Maybe his lips froze together.
“Veeg?”
Viggo stopped and looked down at him.
A sour taste struck Mick’s pallet.
I know that look.
His friend took a subtle step backwards, the wrinkle between his eyebrows telegraphing sorry.
Mick’s brain screamed its own word.
Move.
He pushed off his left toe.
“What have you done?”
His words were eaten by the blast of a rifle. Something struck the right side of his head. Force spun his body and Mick collapsed against a car.
He could still see.
He could still breathe.
I’m here.
The shot hadn’t killed him.
I have to move—
His elbow cracked against the paved floor of the garage.
When did I fall?
Betrayed by his limbs, he remained motionless, the wounded side of his skull pressed against the pavement.
He watched as Viggo’s feet shuffled toward him. Heard a voice.
Veeg, help me—
The garage disappeared, replaced by the flickering image of a little girl playing in the sand by the water’s edge. He smiled.
Shee.
The sun dimmed. Darkness oozed across the beach scene as if it were a jammed filmstrip frame, burning beneath the heat of the projector’s lamp.
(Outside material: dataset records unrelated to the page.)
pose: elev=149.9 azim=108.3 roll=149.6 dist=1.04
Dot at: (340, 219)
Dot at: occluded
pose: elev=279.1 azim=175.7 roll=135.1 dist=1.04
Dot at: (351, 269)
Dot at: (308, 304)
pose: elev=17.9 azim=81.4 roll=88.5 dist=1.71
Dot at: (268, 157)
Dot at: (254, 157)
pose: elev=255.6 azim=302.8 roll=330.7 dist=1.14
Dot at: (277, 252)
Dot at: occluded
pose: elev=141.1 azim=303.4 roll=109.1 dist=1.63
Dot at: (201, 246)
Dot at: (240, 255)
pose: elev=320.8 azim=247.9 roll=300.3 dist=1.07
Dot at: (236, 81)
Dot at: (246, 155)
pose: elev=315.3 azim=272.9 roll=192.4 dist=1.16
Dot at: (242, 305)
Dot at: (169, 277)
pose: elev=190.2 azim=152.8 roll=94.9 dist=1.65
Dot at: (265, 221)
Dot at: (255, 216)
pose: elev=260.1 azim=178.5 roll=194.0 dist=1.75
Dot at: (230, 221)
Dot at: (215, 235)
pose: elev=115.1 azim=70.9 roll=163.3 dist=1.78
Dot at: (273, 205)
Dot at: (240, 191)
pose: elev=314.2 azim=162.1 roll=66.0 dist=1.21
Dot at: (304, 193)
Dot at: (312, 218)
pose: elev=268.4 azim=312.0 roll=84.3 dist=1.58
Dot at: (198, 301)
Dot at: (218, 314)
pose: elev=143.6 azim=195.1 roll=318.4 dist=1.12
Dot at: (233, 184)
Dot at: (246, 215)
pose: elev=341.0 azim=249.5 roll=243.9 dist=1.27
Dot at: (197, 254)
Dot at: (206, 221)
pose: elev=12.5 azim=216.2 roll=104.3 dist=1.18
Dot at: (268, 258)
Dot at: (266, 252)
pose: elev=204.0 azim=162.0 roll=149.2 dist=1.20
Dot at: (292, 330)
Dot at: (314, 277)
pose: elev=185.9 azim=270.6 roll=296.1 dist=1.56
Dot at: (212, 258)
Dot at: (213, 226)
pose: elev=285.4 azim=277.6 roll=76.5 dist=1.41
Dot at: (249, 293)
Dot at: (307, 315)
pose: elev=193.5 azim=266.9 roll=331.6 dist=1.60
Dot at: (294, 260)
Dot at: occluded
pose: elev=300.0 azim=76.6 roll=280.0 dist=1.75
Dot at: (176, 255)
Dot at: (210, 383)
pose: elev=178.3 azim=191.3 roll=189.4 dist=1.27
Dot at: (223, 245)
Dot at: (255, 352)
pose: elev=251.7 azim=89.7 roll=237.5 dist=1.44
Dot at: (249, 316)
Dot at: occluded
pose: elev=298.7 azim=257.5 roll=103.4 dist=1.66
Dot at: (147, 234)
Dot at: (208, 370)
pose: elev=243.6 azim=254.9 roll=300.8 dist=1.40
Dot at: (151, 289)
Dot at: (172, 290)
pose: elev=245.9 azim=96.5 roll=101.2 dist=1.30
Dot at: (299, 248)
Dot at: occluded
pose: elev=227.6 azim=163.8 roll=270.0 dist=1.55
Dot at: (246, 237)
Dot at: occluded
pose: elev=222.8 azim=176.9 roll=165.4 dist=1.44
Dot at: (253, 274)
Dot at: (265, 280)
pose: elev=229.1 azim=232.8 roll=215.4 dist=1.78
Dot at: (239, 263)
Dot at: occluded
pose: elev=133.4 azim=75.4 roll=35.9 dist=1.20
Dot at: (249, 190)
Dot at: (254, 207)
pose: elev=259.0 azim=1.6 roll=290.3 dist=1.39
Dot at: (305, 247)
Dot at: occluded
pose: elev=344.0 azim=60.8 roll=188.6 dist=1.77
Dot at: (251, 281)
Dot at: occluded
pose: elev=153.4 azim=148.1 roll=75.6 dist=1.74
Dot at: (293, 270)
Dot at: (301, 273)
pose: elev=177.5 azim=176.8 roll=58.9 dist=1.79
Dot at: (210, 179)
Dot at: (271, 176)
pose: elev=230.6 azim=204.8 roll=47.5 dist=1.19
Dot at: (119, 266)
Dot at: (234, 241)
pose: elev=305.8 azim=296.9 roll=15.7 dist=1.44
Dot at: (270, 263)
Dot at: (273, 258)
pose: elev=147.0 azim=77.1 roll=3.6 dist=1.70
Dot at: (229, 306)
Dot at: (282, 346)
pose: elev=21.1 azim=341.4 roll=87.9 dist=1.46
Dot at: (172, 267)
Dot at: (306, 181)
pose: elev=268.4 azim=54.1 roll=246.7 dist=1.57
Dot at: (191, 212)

The girl turned to look at him as the world around her melted.
No, no, no—
&&&
Chapter Five
Present Day
Shee opened the box and wrestled foam away from the treasure nestled inside—a DJI Mavic video drone. Quadcopter, to be specific. She’d bought it using the other credit card, the one embossed with the name Hunter Byrne.
Her cheesiest alias to date.
She’d picked Hunter because she’d been in a bar plotting how to hunt her latest quarry when a chatty bartender asked her name. New town, new target—it had been time for a change.
With the Talking Heads’ Girlfriend playing over the embedded ceiling speakers, she’d blurted Hunter Byrne, guessing the young bartender wouldn’t know David Byrne from a rack of oversized jackets.
He definitely didn’t know she hunted men.
Well, usually men. Not sexist, just a fact.
She’d been a skip tracer-slash-bounty hunter since she was eight years old. Over the years, she’d had a thousand names. Most of them she made up on the spot—a talent more difficult than the average person would imagine.
In a panic, names like Foghorn Quackenbush jump to mind, but she’d learned to resist the urge to blurt nonsense. She didn’t want to end up in a conversation about her silly name, or worse, inspire a mark to doubt her. Tell someone your name is Cockney Schnizzlefritz and they’ll blow you off on the spot.